━━ Input rows ━━
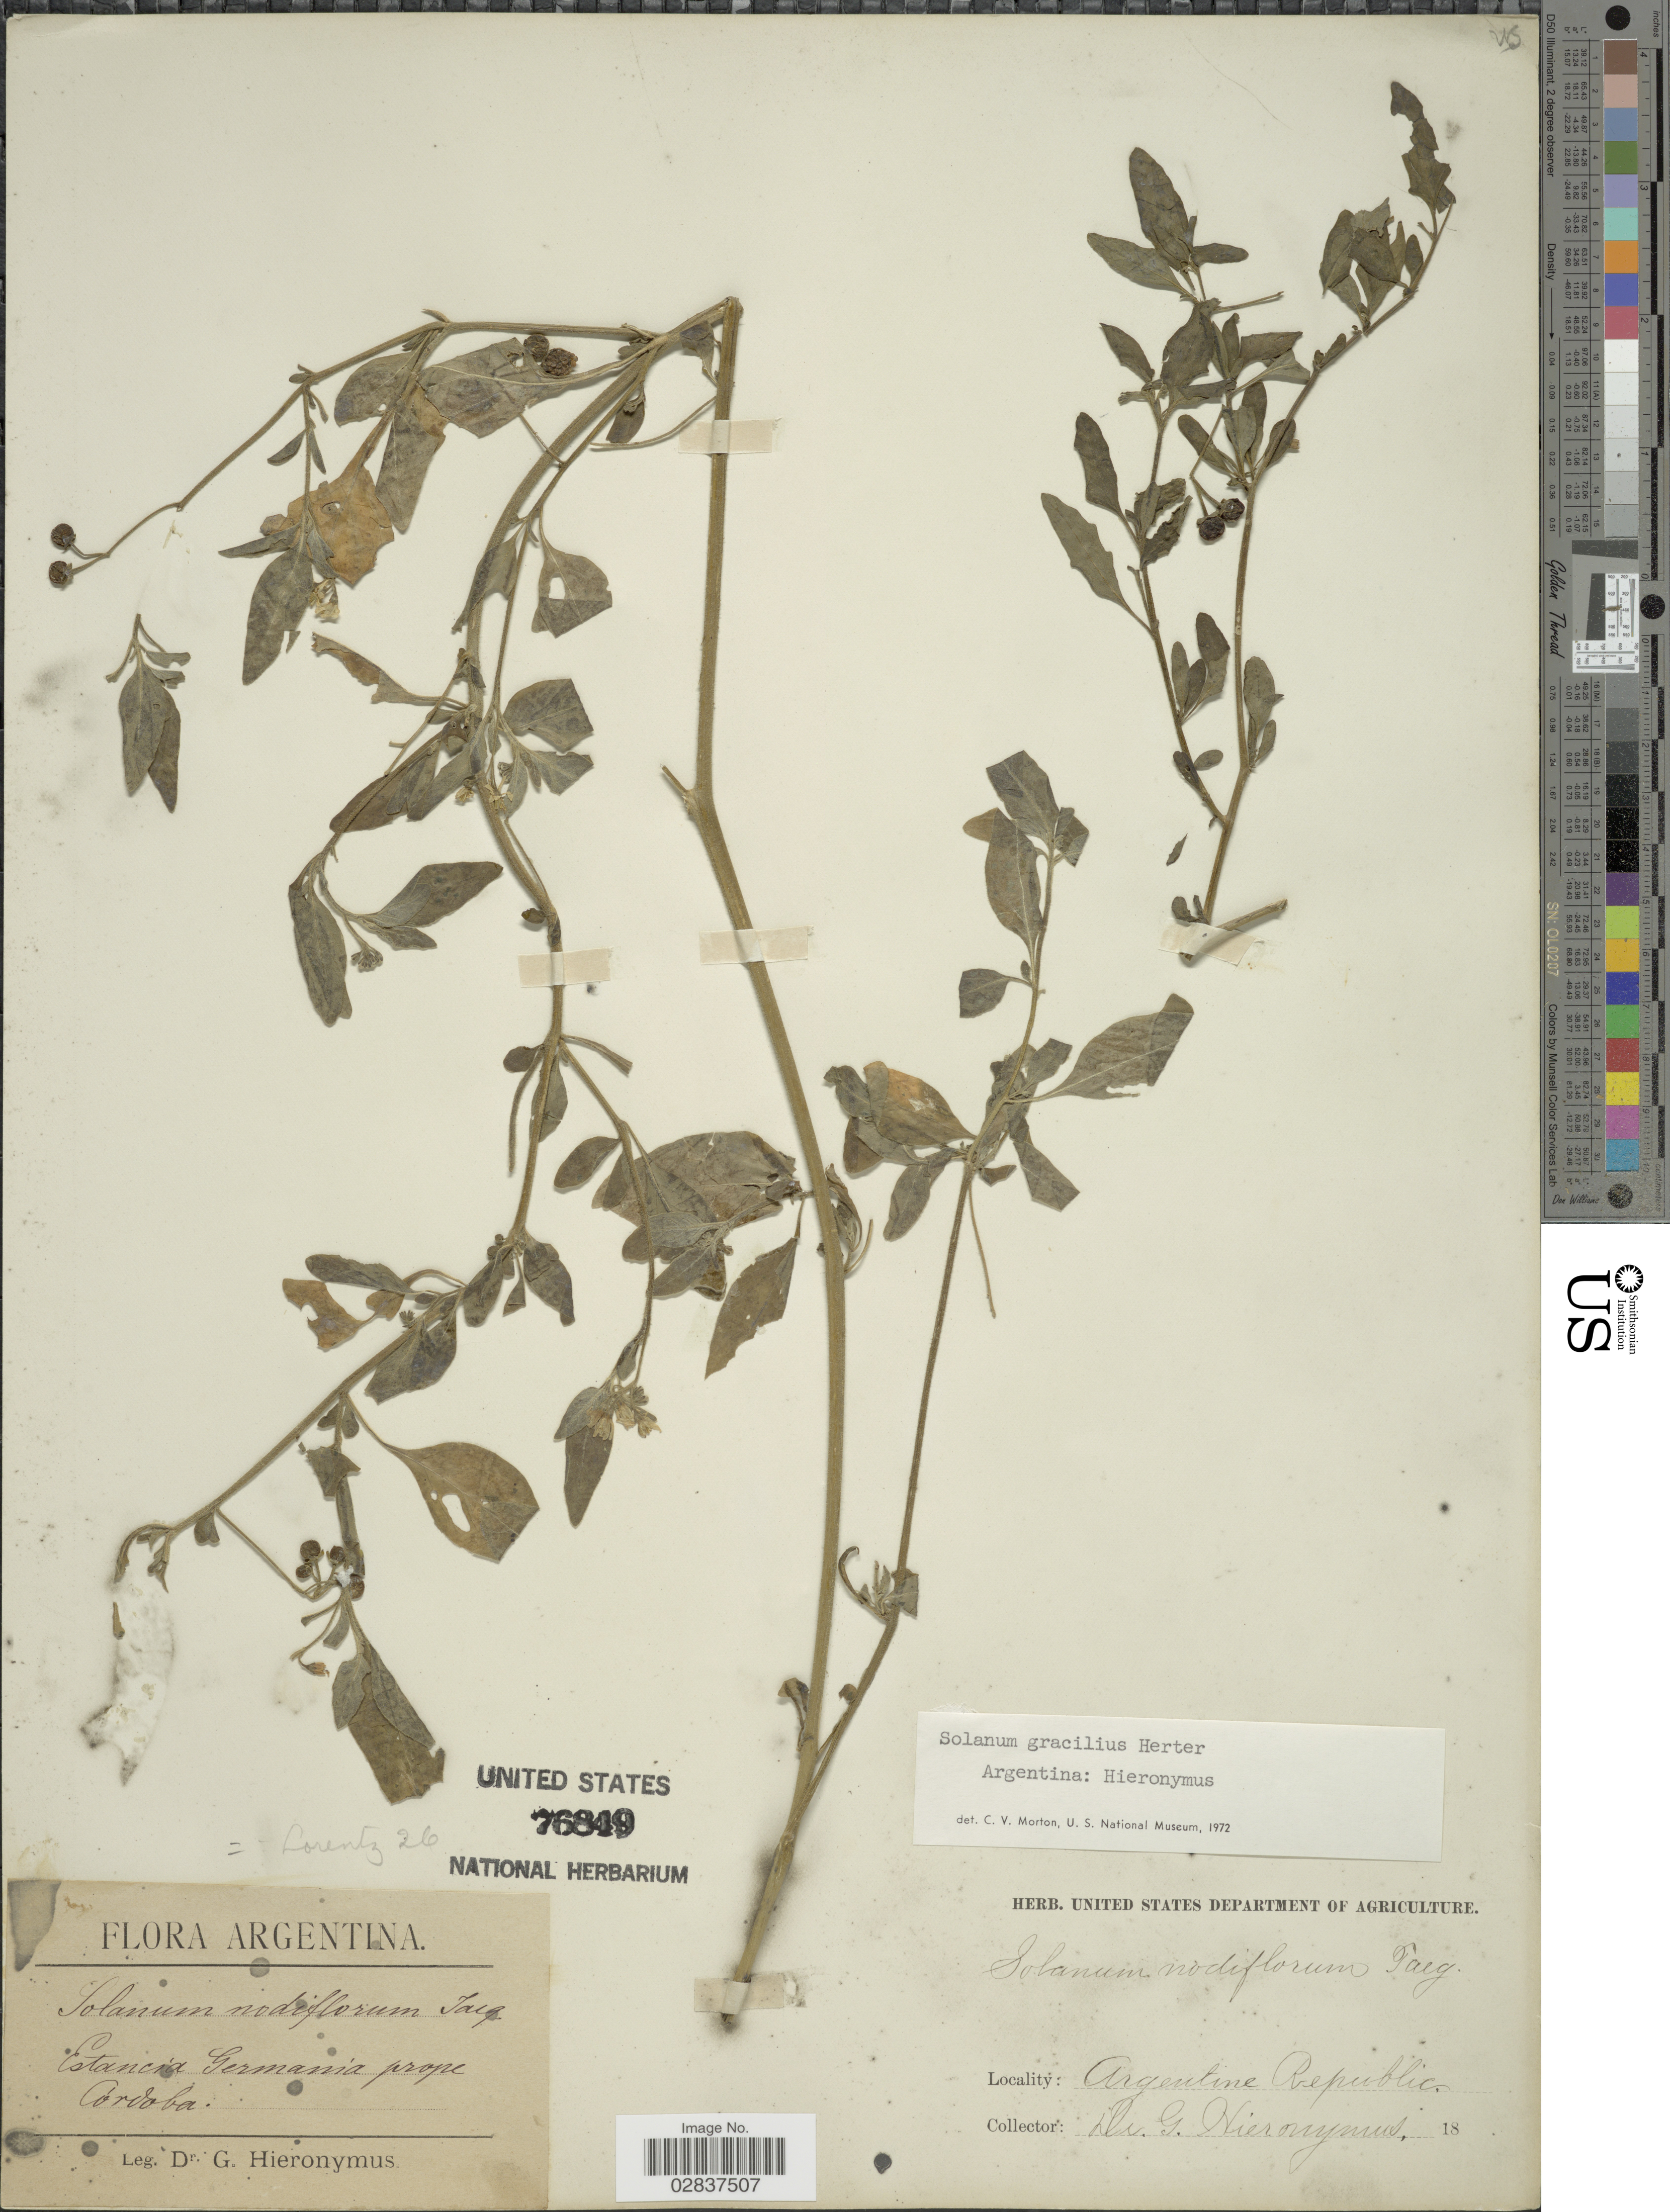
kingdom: Plantae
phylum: Tracheophyta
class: Magnoliopsida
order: Solanales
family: Solanaceae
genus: Solanum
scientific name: Solanum gracilius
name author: Herter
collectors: G. H. Hieronymus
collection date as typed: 18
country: Argentina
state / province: Cordoba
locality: Estancia Germania prope Córdoba.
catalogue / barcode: US 76849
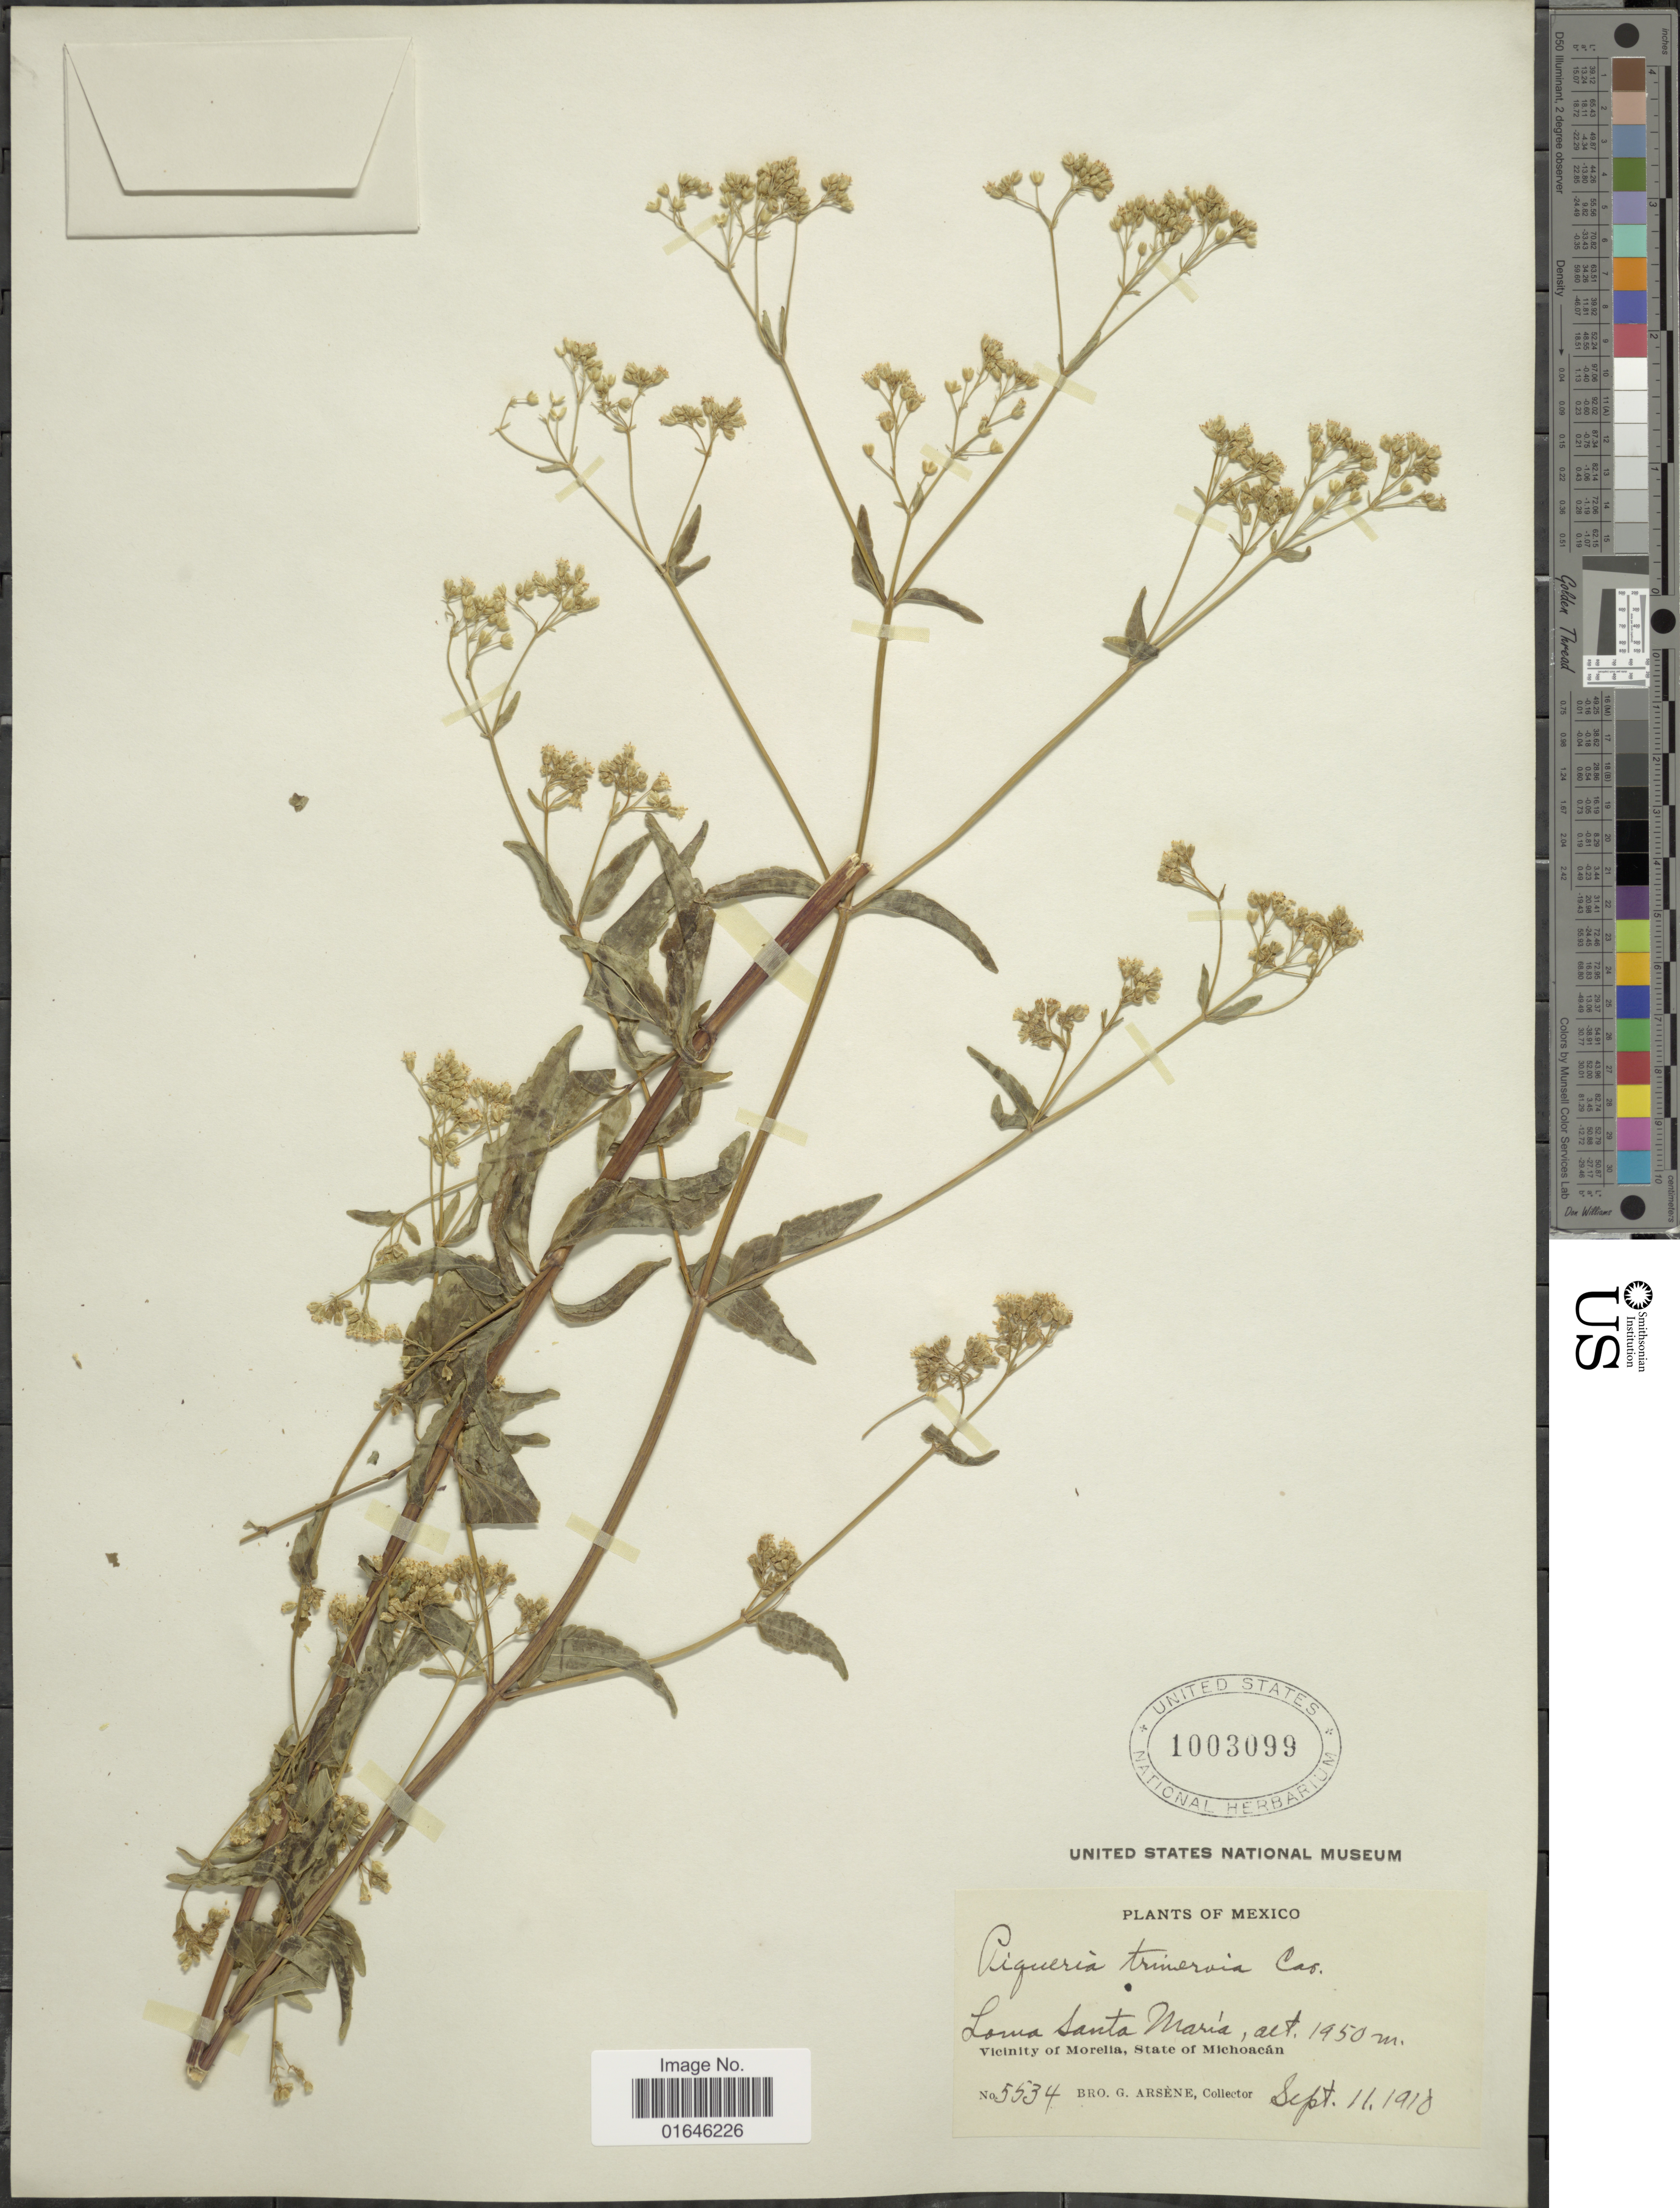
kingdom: Plantae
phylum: Tracheophyta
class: Magnoliopsida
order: Asterales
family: Asteraceae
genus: Piqueria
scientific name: Piqueria trinervia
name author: Cav.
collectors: Bro. G. Arsène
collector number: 5534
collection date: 1910-09-11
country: Mexico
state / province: Michoacán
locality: Loma Santa Maria, Vicinity of Morelia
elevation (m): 1950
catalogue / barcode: US 1003099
━━━
**Task directions:** Reproduce every field line of the items above word for word, leaving out the pictures.

**Solution to this task:**
kingdom: Plantae
phylum: Tracheophyta
class: Magnoliopsida
order: Solanales
family: Solanaceae
genus: Solanum
scientific name: Solanum gracilius
name author: Herter
collectors: G. H. Hieronymus
collection date as typed: 18
country: Argentina
state / province: Cordoba
locality: Estancia Germania prope Córdoba.
catalogue / barcode: US 76849
kingdom: Plantae
phylum: Tracheophyta
class: Magnoliopsida
order: Asterales
family: Asteraceae
genus: Piqueria
scientific name: Piqueria trinervia
name author: Cav.
collectors: Bro. G. Arsène
collector number: 5534
collection date: 1910-09-11
country: Mexico
state / province: Michoacán
locality: Loma Santa Maria, Vicinity of Morelia
elevation (m): 1950
catalogue / barcode: US 1003099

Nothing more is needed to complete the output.